8C_325/2012 Urteil des Bundesgerichts vom 24. August 2012, E.3.2: Bei Taggeldern der Invalidenversicherung kann es sich um nachträglich ausgerichtete Leistungen oder um Zahlungen handeln, die laufend eingehen. Nachzahlungen von Leistungen des Sozialversicherers können an die öffentliche Sozialhilfe abgetreten werden, soweit diese Vorschusszahlungen leistet (Art. 22 Abs. 2 lit. a ATSG). Da die IV-Taggelder vorliegend nicht nachgezahlt, sondern laufend ausgerichtet wurden, geht es nicht um die Verrechenbarkeit von Sozialhilfe mit abgetretenen Versicherungsleistungen.

BGE 135 V 2: Abtretung der Nachzahlung von Leistungen des Sozialversicherers an die bevorschussende Sozialhilfebehörde. Die Gemeinde ist durch die Verweigerung der von ihr verlangten Drittauszahlung direkt in ihren vermögensrechtlichen Interessen als Sozialhilfebehörde berührt und zur Beschwerde in öffentlich-rechtlichen Angelegenheiten berechtigt (E. 1.1). Der Begriff der Abtretung, wie er in Art. 22 ATSG verwendet wird, stimmt mit demjenigen der Zession nach Art. 164 ff.

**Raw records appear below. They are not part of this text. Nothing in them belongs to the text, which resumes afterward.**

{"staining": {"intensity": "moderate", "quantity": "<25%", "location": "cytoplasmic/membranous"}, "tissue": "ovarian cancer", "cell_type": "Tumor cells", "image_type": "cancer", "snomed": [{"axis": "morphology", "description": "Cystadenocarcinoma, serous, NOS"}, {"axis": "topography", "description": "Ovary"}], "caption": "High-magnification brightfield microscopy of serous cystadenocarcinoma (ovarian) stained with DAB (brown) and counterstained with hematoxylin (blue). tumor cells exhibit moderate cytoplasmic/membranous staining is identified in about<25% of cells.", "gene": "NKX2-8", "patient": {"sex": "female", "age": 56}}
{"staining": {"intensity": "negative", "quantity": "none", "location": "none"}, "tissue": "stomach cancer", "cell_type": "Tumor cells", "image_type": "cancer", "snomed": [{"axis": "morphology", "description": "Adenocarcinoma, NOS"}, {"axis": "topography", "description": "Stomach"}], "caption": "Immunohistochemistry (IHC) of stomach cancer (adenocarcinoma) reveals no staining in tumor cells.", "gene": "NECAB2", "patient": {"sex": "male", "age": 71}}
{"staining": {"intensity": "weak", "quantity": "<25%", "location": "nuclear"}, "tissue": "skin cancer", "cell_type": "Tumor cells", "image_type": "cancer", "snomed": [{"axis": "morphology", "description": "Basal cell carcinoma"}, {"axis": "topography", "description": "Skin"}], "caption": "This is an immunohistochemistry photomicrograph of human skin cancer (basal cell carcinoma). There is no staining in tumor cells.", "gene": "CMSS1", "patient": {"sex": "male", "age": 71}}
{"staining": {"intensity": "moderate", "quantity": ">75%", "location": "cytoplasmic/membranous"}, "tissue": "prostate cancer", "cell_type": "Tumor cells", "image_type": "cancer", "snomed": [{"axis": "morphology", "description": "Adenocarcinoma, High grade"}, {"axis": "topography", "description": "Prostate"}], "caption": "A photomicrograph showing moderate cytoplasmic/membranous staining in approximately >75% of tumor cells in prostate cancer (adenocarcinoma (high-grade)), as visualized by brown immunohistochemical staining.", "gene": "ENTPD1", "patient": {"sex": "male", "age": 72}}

OR überein (E. 6.1). Die zivilrechtlichen Abtretungsregeln mit Bezug auf künftige Forderungen gelten auch im Anwendungsbereich von Art. 22 Abs. 2 ATSG. Deshalb ist die Abtretung künftiger Leistungen des Sozialversicherers im Rahmen einer Globalzession zulässig, wenn die Abtretungserklärung alle Elemente enthält, nach welchen sich die Nachzahlungsforderung bezüglich Inhalt, Schuldner und Rechtsgrund bestimmen lässt (E. 6.1.2). In casu rechtsgültige Zession einer künftigen IV-Rentennachzahlung (E. 7.2).

BGE 132 V 113: Drittauszahlung nachträglich zugesprochener Ergänzungsleistungen an die Sozialhilfebehörde. Art. 22 Abs. 2 lit. a ATSG hat zu keiner materiellrechtlichen Änderung der bisher geltenden Ordnung der Drittauszahlung von nachträglich zugesprochenen Ergänzungsleistungen an bevorschussende Sozialhilfeinstitutionen geführt. (E. 3.3 und 3.4). Mit Bezug auf die in Art. 22 Abs. 4 ELV enthaltene Formulierung "im Hinblick auf Ergänzungsleistungen" gilt die zu den vergleichbaren Wendungen in Art. 50 Abs. 2 IVG (in der bis 31. Dezember 2002 gültig gewesenen Fassung) und Art. 85bis IVV ergangene Rechtsprechung (BGE 131 V 246 ff. E. 5) analog. (E. 3.2.2).